[Estratto della pagina]:
=======

Prevedere malfunzionamenti

Oltre a riscuotere molto successo nel campo delle IT, le intelligenze artificiali sono molto gettonate anche in quello medico. Nel caso della e-health, l’obiettivo principale sarebbe quello di arrivare quanto prima ad un tipo di tecnologia predittiva che possa prevedere, quindi, di cosa e quando ci si ammalerà. Tutto questo sarà possibile grazie alla presenza di algoritmi che la macchina memorizzerà attraverso il processo di machine learning, in grado di fare delle correlazioni tra i sintomi descritti dal paziente e le caratteristiche della malattia. Tutto ciò sarebbe applicabile anche al campo delle tecnologie dell’informazione: gli algoritmi invece delle malattie dovrebbero essere capaci di anticipare eventuali guasti ai sistemi informatici evitando problemi all’impresa.

Un nuovo alleato nel contrastare il cyber-crimine

Oggi qualsiasi tipo di informazione aziendale, che si tratti di un brevetto o di semplice dato, necessita di essere protetto per tutelarsi dai cyber-attacchi. Un’eventuale appropriazione di informazioni aziendali o, peggio, dei dati sensibili della propria clientela potrebbe costare cara in termini di reputazione. Ma in che modo le A.I. possono aiutare un’impresa nel prevenire attacchi da parte di malintenzionati? Con applicazioni di machine learning: quando hanno appreso la struttura delle reti e dei dispositivi connessi, in caso di anomalie – grazie ad una rapida scansione – dovrebbero essere in grado di verificare se la deviazione è causata da un agente esterno. La rapidità nell’effettuare scansioni e nell’apprendimento potrebbe offrire alle imprese un ottimo sistema di prevenzione per minacce esterne. Ci ha già provato la startup israeliana Deep Instinct: attraverso l’utilizzo di reti neurali e deep learning viene creata una rete che apprende dai dati che ha a disposizione: all’aumentare dei dati acquisiti, diminuisce il pericolo di subire un attacco.

=======

[Campione dei dati]:
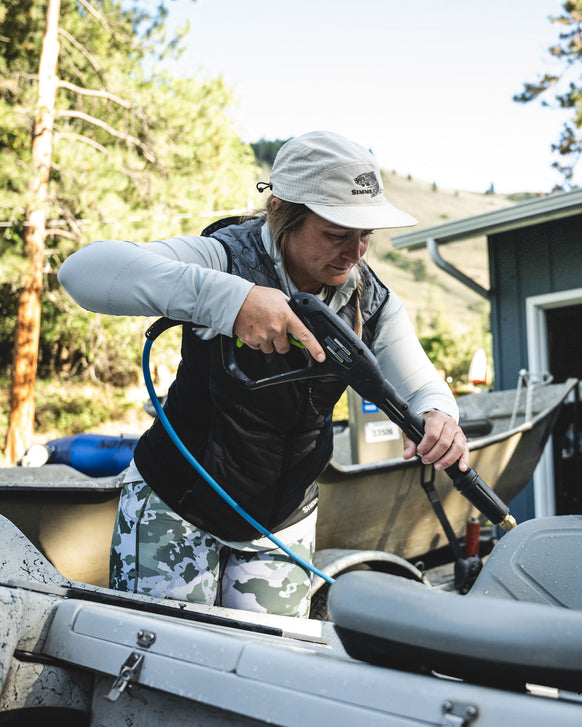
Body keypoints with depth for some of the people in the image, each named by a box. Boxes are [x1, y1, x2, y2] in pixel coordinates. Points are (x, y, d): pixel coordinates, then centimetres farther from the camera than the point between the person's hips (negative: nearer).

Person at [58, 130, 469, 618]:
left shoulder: (371, 303, -6)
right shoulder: (228, 257, -24)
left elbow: (422, 386, -7)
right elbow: (84, 269, -39)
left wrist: (438, 419, -34)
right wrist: (229, 298, -53)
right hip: (173, 507, -4)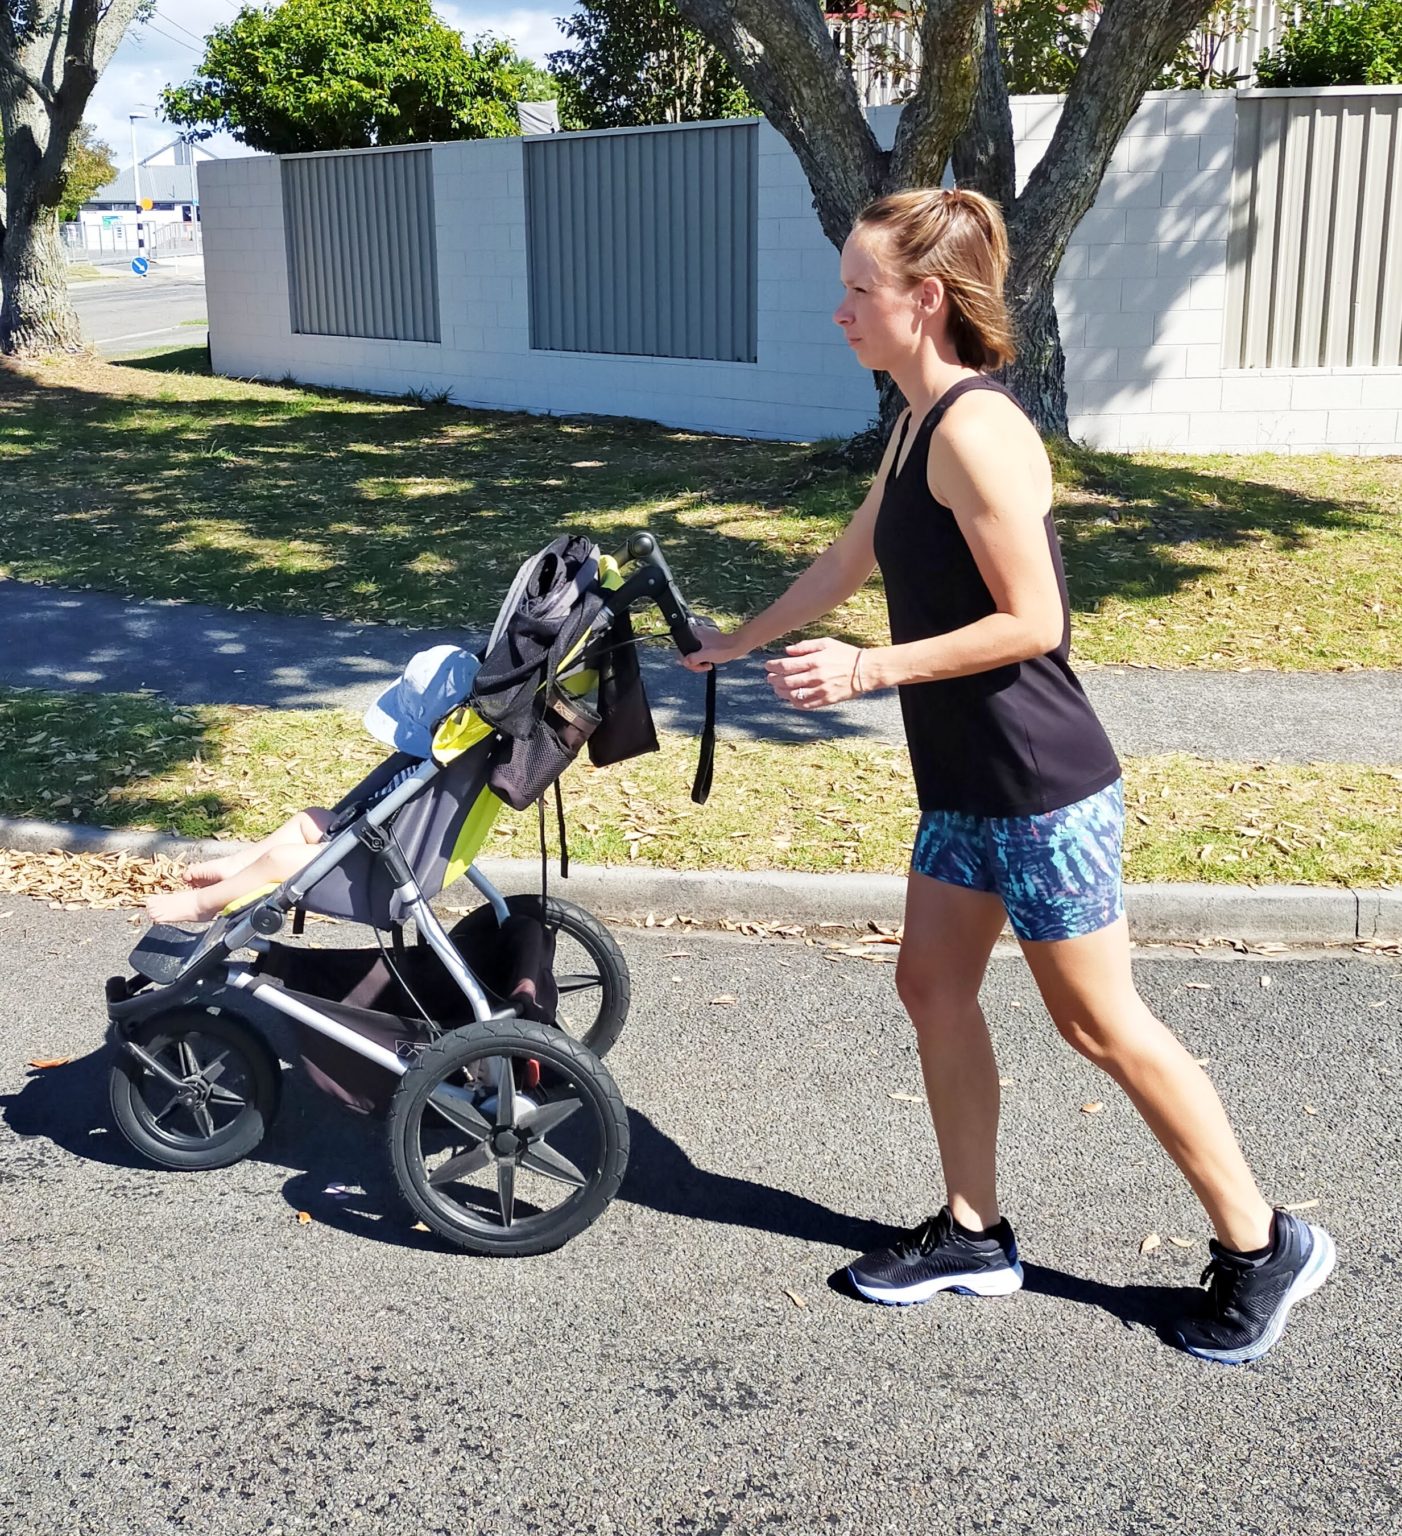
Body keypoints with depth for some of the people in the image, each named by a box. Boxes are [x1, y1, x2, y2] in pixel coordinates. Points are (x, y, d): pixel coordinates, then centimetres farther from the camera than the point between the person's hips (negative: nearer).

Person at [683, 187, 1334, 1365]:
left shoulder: (973, 429, -20)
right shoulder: (919, 428, 10)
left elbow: (1031, 622, -22)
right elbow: (847, 564, 23)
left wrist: (867, 669, -22)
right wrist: (738, 641, 30)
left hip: (1044, 788, -9)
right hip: (968, 780, 9)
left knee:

=======

[Compito assegnato 1]:
Risponda alle seguenti domande in base all'estratto sulle intelligenze artificiali:
(a) Quale sarebbe l'obiettivo principale nel caso della e-health?
(b) Che cosa potrebbe costare cara a un'impresa in termini di reputazione?
(c) Quale startup ci ha già provato, e con quali strumenti?
[Compito assegnato 2]: Restituisca senza alcuna modifica la parte dell'estratto sulle intelligenze artificiali che va da "Prevedere malfunzionamenti" fino a "evitando problemi all’impresa." compreso.
L'elenco riportato non ha alcuna rilevanza per quanto richiesto.

[Risultato 1]:
(a) Arrivare quanto prima a un tipo di tecnologia predittiva che possa prevedere di cosa e quando ci si ammalerà.
(b) Un'eventuale appropriazione di informazioni aziendali o, peggio, dei dati sensibili della propria clientela.
(c) La startup israeliana Deep Instinct, con l'utilizzo di reti neurali e deep learning.

[Risultato 2]:
Prevedere malfunzionamenti

Oltre a riscuotere molto successo nel campo delle IT, le intelligenze artificiali sono molto gettonate anche in quello medico. Nel caso della e-health, l’obiettivo principale sarebbe quello di arrivare quanto prima ad un tipo di tecnologia predittiva che possa prevedere, quindi, di cosa e quando ci si ammalerà. Tutto questo sarà possibile grazie alla presenza di algoritmi che la macchina memorizzerà attraverso il processo di machine learning, in grado di fare delle correlazioni tra i sintomi descritti dal paziente e le caratteristiche della malattia. Tutto ciò sarebbe applicabile anche al campo delle tecnologie dell’informazione: gli algoritmi invece delle malattie dovrebbero essere capaci di anticipare eventuali guasti ai sistemi informatici evitando problemi all’impresa.